A Democracia fenece mas não está à venda
Sarin
Apuram-se os resultados das eleições nos EUA enquanto escrevo este postal. Tardei-o, desta vez intencionalmente, na esperança de poder vir celebrar a forma como a auto-aclamada mais velha democracia do mundo tinha conseguido libertar-se de um Presidente nada democrático e como se preparava para corrigir todos os mecanismos de verificação e contrapeso de que se orgulha, mas que clamorosamente vimos falhar nestes últimos meses.
No entanto, e apesar de os sinais serem mais animadores agora do que durante a madrugada, a verdade é que a democracia já perdeu. A democracia perde quando quem declarada e descaradamente atenta contra ela não é estrondosamente derrotado nas urnas.
Trump, cuja única via de fuga a todos os processos que o aguardam é manter-se na Casa Branca, a meio da noite enviou emails aos seus apoiantes, pedindo-lhes que defendessem a democracia. Há cerca de três horas, novo email pedindo que o defendessem. O.
Há dois fins-de-semana, decorreram as eleições nos Açores. PS ganhou sem maioria absoluta, prepara-se uma traquitana à direita. Mais uma vez, a Democracia em acção, e repito o que digo há muito: democracia não é governação por maiorias mas sim governação com o máximo de representatividade. É mais difícil, mas ninguém disse que governar equivalia a estar de férias. Portanto, seja uma geringonça, seja uma traquitana, venham os governos de coligação ou com aliança parlamentar.
O que me incomoda no resultado das eleições açorianas não é a esquerda não conseguir os 29 lugares para conseguir formar governo. O que me incomoda, preocupa, desgosta e irrita é que os partidos de direita ponderem, por um minuto que seja, uma eventual aliança com um partido ilegítimo, anti-democrático e fascista.
O Chega é tudo isto. E qualquer partido que aceite alianças com um partido fascista é, automaticamente, um partido fascista por conivência. Qualquer democrata eleitor ou simpatizante de um partido que admita sequer tal possibilidade deve rebelar-se contra o seu partido, deve exigir explicações, deve recusar participar em tal farsa democrática. A menos que seja fascista e não o saiba.
Sei que há quem tente estabelecer paralelos entre o PCP/BE e o Chega. Que diga "ah, a Direita não deve aliar-se com a extrema-direita mas a Esquerda pôde aliar-se aos comunistas e bloquistas..." Atentemos que PCP e BE estão na vida democrática desde sempre, por mais que voem acusações de antidemocracia nascidas em julgamentos de intenção.
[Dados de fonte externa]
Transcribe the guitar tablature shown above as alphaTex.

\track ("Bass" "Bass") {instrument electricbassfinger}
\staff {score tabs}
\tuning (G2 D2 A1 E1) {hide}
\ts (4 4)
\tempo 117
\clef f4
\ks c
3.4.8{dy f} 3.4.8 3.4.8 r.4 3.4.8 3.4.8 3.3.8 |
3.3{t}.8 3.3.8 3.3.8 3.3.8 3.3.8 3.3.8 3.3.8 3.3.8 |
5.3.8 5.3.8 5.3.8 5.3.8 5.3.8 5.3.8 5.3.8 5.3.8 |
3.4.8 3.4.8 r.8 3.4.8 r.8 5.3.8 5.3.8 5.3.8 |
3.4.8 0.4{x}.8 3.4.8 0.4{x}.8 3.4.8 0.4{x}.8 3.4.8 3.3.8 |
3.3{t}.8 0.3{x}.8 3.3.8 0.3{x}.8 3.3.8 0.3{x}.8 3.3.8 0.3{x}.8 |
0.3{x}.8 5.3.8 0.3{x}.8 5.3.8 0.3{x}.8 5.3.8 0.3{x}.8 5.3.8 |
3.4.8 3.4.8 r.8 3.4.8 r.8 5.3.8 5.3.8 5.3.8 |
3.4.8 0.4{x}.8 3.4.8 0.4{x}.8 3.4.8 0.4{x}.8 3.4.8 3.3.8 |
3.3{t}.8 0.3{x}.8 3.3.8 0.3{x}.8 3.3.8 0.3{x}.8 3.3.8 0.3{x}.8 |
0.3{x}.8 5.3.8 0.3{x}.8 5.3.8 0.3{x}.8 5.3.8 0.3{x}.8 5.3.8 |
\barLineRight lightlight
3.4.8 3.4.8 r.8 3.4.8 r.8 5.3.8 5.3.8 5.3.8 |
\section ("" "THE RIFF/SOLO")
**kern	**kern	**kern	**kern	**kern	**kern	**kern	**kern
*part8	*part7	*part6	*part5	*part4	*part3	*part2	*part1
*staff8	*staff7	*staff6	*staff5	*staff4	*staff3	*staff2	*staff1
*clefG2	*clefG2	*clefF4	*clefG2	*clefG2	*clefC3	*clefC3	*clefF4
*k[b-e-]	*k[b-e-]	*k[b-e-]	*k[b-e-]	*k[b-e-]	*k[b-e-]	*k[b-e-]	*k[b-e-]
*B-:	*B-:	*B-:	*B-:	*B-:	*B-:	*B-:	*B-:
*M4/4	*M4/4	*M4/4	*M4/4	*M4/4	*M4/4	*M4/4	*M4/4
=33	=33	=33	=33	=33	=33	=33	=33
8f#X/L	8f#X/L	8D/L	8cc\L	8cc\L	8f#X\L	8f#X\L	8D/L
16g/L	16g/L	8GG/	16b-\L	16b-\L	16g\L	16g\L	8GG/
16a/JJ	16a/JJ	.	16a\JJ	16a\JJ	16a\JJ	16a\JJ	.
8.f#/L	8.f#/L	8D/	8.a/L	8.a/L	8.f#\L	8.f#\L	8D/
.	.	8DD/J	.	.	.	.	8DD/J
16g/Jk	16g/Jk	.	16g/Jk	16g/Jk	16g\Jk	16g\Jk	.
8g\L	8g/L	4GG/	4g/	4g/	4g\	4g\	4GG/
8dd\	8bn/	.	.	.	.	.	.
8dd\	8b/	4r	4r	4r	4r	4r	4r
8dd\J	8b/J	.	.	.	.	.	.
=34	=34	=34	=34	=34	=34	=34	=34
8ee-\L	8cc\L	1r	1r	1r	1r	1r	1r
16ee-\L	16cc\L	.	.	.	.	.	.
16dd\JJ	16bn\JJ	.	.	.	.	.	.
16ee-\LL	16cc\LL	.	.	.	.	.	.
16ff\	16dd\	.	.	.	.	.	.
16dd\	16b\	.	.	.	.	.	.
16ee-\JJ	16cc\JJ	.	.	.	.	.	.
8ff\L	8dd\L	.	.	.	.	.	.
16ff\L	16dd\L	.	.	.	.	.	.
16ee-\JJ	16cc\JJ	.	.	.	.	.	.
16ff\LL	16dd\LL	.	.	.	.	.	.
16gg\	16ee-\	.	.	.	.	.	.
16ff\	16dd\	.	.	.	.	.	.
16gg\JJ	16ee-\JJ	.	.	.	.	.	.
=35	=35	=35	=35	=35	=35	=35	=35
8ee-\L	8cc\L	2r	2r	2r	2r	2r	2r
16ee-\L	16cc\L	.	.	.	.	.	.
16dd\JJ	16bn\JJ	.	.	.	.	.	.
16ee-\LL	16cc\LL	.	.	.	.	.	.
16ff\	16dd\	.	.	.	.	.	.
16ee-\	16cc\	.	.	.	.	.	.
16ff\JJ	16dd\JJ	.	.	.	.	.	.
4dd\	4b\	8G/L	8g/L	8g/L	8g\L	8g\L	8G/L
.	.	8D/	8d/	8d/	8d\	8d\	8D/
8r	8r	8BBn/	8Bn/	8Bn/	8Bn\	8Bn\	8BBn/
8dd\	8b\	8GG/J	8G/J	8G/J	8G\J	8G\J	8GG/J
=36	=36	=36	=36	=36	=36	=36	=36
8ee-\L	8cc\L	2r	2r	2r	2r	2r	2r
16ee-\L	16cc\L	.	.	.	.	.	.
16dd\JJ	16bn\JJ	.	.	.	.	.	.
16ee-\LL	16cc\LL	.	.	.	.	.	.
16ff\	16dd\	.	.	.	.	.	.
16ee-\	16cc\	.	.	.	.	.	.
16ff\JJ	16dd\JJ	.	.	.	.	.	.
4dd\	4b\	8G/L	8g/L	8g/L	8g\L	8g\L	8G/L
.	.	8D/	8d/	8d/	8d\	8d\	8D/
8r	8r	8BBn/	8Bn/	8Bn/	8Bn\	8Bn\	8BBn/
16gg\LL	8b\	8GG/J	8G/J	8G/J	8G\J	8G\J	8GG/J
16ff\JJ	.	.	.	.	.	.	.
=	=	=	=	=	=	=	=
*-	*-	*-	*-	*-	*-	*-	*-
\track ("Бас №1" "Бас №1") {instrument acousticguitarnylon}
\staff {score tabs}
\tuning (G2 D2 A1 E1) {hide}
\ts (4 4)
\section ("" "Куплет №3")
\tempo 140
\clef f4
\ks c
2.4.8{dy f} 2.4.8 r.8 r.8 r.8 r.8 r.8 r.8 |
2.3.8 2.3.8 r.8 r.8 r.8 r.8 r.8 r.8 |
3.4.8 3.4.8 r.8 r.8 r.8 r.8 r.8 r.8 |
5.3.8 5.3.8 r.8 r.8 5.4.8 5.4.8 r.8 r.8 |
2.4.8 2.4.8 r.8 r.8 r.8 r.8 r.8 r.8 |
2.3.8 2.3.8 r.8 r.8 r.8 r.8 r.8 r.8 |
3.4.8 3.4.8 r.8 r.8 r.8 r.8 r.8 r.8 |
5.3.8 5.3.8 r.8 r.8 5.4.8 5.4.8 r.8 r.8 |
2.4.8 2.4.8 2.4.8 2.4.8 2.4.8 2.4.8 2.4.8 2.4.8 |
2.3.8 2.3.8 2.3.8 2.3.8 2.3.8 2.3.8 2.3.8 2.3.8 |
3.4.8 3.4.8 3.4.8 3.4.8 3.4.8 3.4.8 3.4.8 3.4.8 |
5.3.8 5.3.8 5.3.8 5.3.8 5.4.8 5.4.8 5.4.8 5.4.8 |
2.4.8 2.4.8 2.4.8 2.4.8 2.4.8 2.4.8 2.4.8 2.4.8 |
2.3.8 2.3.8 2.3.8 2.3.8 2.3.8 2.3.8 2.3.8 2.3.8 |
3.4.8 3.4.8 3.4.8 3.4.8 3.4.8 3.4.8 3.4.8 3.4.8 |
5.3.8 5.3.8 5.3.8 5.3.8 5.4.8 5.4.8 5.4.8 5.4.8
Estes partidos ajudaram a construir a Democracia, o PCP por si mesmo e o BE como herdeiro da UDP e do PSR. Independentemente dos seus projectos políticos e sociais, nunca apresentaram quaisquer propostas que atentassem contra os Direitos Humanos ou contra os princípios democráticos da constituição que ajudaram a escrever.
Concentremo-nos na acção real, não no preconceito. E não confundamos opositor político com inimigo. O PCP e o BE podem ser opositores políticos de toda a Direita, mas o Inimigo é o Chega e está dentro desta. Inimigo não do PCP e do BE mas de toda a Democracia, e usa os nossos mecanismos e os nosso princípios democráticos para nos atacar. Exorto-vos a escorraçá-lo.
Os Republicanos não o fizeram, e o Great Old Party foi tomado de assalto por extremistas religiosos, teóricos da conspiração e supremacistas brancos bem financiados. Recorda-vos algum partido? Sim, e o problema é que os velhos senadores republicanos renderam-se por amor ao cargo.
Os Açores serão uma excelente demonstração do banho de ética de Rui Rio.
Ceterum censeo...
Não adormeçam embalados pelo suave ronronar das palavras fáceis. E fiquem bem. Despertos.